BFM Business révèle qu’Eurenco, spécialiste français des poudres et explosifs, a finalisé un accord de collaboration avec Hellsing, acteur suédois du secteur de la défense. Ce partenariat, annoncé la semaine dernière, vise à renforcer les capacités industrielles et technologiques des deux entreprises dans un contexte marqué par la hausse des tensions géopolitiques et la modernisation des armées européennes.
Ce qu'il faut retenir
- Eurenco et Hellsing signent un partenariat stratégique pour développer des solutions communes en matière de poudre pour munitions.
- Les deux groupes comptent mutualiser leurs expertises en technologie et production pour répondre aux besoins croissants des forces armées.
- Ce rapprochement intervient alors que l’Europe accélère ses investissements dans la souveraineté industrielle et militaire.
- Hellsing, basé en Suède, est reconnu pour ses innovations dans les poudres à faible signature et les munitions de précision.
Un partenariat né de la nécessité industrielle et stratégique
Selon BFM Business, cet accord s’inscrit dans une logique de renforcement des capacités européennes face à la dépendance historique vis-à-vis des États-Unis et de la Russie en matière de poudre. Eurenco, filiale du groupe Nexter, apporte une expertise reconnue dans les poudres pour canons et roquettes, tandis que Hellsing, moins connu du grand public, dispose d’un savoir-faire pointu en munitions à haute performance et à impact réduit sur l’environnement.

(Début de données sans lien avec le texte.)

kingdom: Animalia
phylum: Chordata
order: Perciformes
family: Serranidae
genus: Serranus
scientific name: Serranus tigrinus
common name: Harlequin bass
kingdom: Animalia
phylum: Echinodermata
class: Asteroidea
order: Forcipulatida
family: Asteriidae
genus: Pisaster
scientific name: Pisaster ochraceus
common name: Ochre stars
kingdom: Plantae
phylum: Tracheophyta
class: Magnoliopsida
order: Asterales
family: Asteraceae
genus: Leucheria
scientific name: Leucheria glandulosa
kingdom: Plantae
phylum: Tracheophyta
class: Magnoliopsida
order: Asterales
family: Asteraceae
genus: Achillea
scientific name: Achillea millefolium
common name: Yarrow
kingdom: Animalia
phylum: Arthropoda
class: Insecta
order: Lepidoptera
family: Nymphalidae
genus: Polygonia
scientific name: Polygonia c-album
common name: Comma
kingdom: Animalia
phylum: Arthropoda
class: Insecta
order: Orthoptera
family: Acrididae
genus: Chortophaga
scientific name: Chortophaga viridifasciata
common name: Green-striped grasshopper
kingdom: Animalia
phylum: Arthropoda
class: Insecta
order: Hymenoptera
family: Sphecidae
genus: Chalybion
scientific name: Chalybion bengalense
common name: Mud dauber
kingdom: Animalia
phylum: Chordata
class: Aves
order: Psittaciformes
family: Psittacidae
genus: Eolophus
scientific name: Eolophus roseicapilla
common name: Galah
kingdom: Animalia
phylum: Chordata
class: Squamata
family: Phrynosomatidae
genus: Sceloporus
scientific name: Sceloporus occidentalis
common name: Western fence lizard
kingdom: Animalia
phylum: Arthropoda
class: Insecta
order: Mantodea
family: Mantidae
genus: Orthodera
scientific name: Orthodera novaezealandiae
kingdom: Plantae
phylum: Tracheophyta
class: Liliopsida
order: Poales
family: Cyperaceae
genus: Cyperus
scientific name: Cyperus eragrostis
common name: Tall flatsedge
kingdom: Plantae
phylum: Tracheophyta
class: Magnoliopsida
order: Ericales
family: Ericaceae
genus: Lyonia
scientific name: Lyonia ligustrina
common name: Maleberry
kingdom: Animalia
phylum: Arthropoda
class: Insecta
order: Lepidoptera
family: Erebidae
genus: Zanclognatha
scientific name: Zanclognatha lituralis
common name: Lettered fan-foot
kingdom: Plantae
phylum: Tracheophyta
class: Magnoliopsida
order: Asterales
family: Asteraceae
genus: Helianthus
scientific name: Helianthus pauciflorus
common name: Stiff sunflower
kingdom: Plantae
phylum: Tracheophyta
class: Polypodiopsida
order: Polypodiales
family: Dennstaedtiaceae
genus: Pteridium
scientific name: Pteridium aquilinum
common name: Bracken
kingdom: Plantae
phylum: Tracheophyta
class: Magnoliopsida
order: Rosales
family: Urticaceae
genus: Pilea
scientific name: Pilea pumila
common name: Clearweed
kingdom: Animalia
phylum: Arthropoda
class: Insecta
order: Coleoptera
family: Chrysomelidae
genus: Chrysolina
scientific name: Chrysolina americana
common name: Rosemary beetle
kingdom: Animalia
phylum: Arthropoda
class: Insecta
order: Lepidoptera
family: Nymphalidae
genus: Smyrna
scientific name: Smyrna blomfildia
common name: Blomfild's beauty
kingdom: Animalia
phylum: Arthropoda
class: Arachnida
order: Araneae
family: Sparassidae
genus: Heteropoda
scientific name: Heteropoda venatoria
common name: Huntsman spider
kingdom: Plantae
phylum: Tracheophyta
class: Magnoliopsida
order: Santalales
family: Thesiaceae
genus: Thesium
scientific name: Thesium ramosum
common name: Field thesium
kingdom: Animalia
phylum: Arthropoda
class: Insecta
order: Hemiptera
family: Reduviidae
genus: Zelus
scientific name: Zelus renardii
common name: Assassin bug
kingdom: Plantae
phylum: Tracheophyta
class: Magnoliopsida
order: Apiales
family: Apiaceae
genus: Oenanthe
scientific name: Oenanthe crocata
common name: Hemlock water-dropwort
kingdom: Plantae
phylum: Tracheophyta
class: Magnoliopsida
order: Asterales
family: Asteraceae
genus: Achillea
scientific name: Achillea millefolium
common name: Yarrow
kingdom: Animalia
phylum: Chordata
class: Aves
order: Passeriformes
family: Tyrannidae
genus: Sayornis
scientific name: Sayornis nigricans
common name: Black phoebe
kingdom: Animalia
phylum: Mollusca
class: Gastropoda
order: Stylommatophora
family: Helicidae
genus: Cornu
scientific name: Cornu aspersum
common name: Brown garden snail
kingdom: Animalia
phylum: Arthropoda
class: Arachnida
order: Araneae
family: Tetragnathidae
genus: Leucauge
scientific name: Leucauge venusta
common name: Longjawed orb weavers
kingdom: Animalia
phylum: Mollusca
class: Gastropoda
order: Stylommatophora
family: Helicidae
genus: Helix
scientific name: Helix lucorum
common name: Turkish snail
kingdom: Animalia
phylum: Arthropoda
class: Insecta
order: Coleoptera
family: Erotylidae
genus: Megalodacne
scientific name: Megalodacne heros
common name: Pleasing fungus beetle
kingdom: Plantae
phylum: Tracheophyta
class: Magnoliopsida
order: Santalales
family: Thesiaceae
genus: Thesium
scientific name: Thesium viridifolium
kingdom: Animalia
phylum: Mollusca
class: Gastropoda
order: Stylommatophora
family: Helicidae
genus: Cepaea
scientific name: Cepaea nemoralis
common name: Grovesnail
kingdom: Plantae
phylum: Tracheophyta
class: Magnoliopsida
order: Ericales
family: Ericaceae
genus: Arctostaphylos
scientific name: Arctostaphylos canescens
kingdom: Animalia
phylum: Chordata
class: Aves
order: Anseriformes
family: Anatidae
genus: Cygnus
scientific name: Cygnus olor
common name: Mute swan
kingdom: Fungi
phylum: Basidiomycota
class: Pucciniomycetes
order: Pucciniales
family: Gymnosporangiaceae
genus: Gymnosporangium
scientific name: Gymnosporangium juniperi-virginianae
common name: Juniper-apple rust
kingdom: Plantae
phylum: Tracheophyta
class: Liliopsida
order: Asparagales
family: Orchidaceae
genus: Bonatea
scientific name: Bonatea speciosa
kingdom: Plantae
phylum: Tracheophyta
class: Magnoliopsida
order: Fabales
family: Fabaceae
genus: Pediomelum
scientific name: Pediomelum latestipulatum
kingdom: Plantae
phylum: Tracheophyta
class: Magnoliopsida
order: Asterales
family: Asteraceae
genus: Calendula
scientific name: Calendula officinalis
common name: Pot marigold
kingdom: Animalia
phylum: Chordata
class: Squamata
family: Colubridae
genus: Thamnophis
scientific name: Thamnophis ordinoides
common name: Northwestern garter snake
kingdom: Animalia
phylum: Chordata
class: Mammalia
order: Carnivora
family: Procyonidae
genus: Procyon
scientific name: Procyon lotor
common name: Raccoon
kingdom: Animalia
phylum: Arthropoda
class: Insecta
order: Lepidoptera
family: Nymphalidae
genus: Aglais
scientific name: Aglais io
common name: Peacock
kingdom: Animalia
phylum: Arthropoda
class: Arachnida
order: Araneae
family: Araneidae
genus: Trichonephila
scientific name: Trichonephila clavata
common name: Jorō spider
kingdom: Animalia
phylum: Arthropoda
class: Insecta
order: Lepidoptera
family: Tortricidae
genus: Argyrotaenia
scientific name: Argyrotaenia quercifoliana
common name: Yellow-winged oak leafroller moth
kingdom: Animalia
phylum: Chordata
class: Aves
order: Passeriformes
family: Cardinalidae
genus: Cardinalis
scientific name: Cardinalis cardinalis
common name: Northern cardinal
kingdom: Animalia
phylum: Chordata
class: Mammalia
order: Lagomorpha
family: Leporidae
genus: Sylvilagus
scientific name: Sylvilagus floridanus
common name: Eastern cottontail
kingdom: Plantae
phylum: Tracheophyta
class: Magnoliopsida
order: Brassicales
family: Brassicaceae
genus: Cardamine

Les deux entreprises n’ont pas communiqué sur les montants investis, mais des sources proches du dossier évoquent des projets communs portant sur des nouvelles formulations de poudre et des procédés de fabrication optimisés. « Ce partenariat nous permettra de conjuguer nos forces pour proposer des solutions adaptées aux besoins des armées modernes », a déclaré un porte-parole d’Eurenco sous couvert d’anonymat.
L’Europe accélère sa souveraineté industrielle dans la défense
Ce rapprochement s’ajoute à une série d’initiatives récentes visant à réduire la dépendance européenne en matière d’armement. Comme le rapporte BFM Business, Naval Group a remporté fin juin un contrat de 5 milliards d’euros pour la construction de frégates destinées à la Suède, tandis que MBDA continue de développer des systèmes comme le char MGCS ou le lance-roquettes Thundart.
L’enjeu est double : sécuriser les approvisionnements et innover dans des technologies critiques, notamment face à la montée en puissance de la Chine et des tensions persistantes en Europe de l’Est. « Les conflits récents ont montré l’importance de disposer de chaînes de production locales », souligne un analyste de la défense cité par BFM Business. Le partenariat Eurenco-Hellsing s’inscrit donc dans cette dynamique.
Des synergies industrielles et technologiques attendues
Les deux groupes prévoient de partager leurs centres de recherche et leurs usines pour accélérer le développement de poudres plus performantes et moins polluantes. Hellsing, qui mise sur des procédés de fabrication verts, et Eurenco, spécialiste des poudres à faible émissivité, pourraient ainsi proposer des alternatives aux formulations traditionnelles, souvent critiquées pour leur impact environnemental.
Un premier projet pilote, portant sur une poudre « propre » pour l’artillerie lourde, est déjà en cours. « Nous tablons sur une commercialisation d’ici 24 à 36 mois », a indiqué une source interne à Eurenco. Ce calendrier pourrait être accéléré en fonction des commandes militaires.
Quoi qu’il en soit, cette alliance intervient à un moment où les dépenses militaires européennes atteignent des niveaux records, poussées par la guerre en Ukraine et les tensions en mer de Chine méridionale. Pour Eurenco et Hellsing, l’enjeu sera de concilier performance industrielle et exigences budgétaires, dans un secteur où les marges restent serrées.
Les deux groupes visent à développer des poudres plus performantes et moins polluantes, en mutualisant leurs expertises en recherche et production. Un premier projet pilote porte sur une poudre « propre » pour l’artillerie lourde, avec une commercialisation prévue d’ici 24 à 36 mois.
Aucun détail n’a été communiqué sur d’éventuelles créations d’emplois. Cependant, les deux groupes ont évoqué des « synergies industrielles » et une optimisation de leurs sites existants, ce qui pourrait indirectement soutenir l’emploi local.